In Makefile there is defined a print function, which takes print text as argument and then print it. My question is that how to pass comma character as a text part to print it ? For example below is relevant makefile section where comma is not printable.

print = echo '$(1)'

help:
        @$(call print, He lives in Paris, does not he?)

Now if run makefile like:

$ make help 

It prints

$  He lives in Paris

instead of

$  He lives in Paris, does not he?

I know in makefile comma uses as argument separate, but how I can make it as printable.

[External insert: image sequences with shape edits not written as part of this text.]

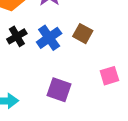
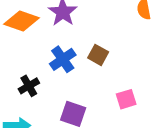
black cross: (17, 36) -> (29, 86), moved

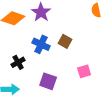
blue cross: (63, 59) -> (41, 44), turned -30

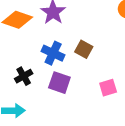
purple square: (48, 81) -> (59, 83), moved

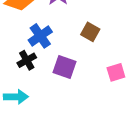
blue cross: (53, 53) -> (40, 36), moved, turned 30

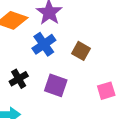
blue cross: (40, 36) -> (44, 44), moved

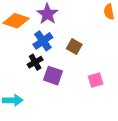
black cross: (19, 79) -> (35, 62), moved

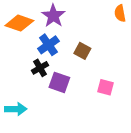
pink square: (96, 80) -> (105, 87), turned 32

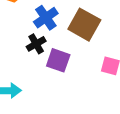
brown square: (82, 51) -> (84, 25), size x1.6

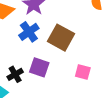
black cross: (36, 44) -> (15, 74), moved

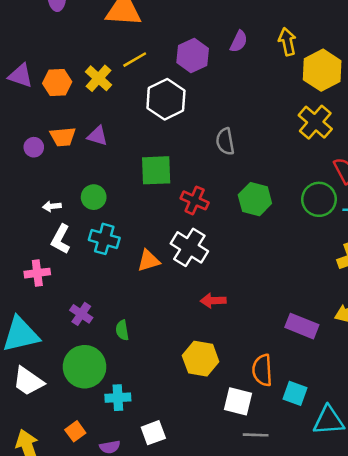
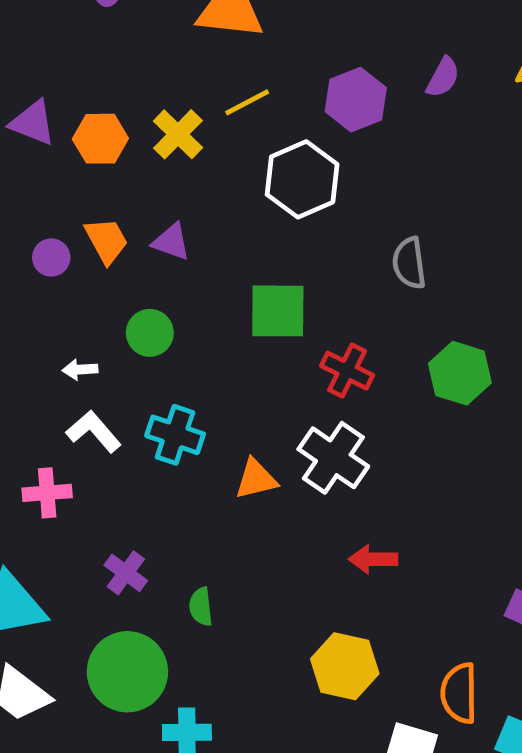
orange trapezoid: (63, 137) -> (106, 241), turned -116
green circle: (94, 197) -> (150, 333), moved
white L-shape: (61, 239) -> (94, 431), turned 108

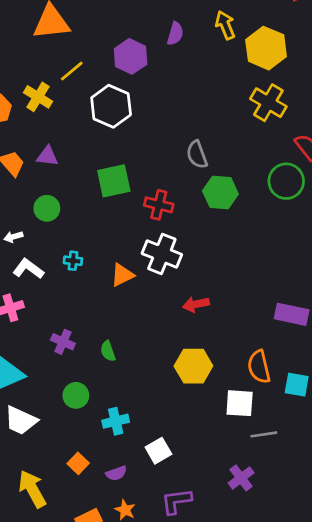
gray semicircle: (409, 263) -> (197, 155), moved
cyan cross: (175, 435) -> (73, 261), size x0.6
green circle: (127, 672) -> (76, 395), size x0.6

I used different escape character combination to pass comma as text message like \, /, $$, ',' "," but nothing works

Answer 1

You could do something like this:

print = echo '$(1)' | sed 's/(\(.*\))/\1/'

help:
        @$(call print, (He lives in Paris, does not he?))

Output becomes:

$ make help
 He lives in Paris, does not he?

You have to tweak the regex in sed if you include parenthesis in your string.

Answer 2

Same as the answer of ogus ismail, but with slight optimization:

• You can use a comma itself as a variable name

, := ,
msg = echo '$1'
help:; @$(call msg,He lives in Paris$(,) does not he?)

Source

Answer 3

if you want to have parenthesis inside the argument you can use a more elaborate sed script to strip the parenthesis.

define print 
        echo "`echo \"$(1)\" | sed -e 's/^(\|)$$//g'`";
endef

help:
        @$(call print,(He lives in Paris, does not he? in a (house) with parenthesis inside))

Basically you are supposed to change $(1) with echo \"$(1)\" | sed -e 's/^(\|)$$//g'.

Disclaimer: This is from a blog of mine.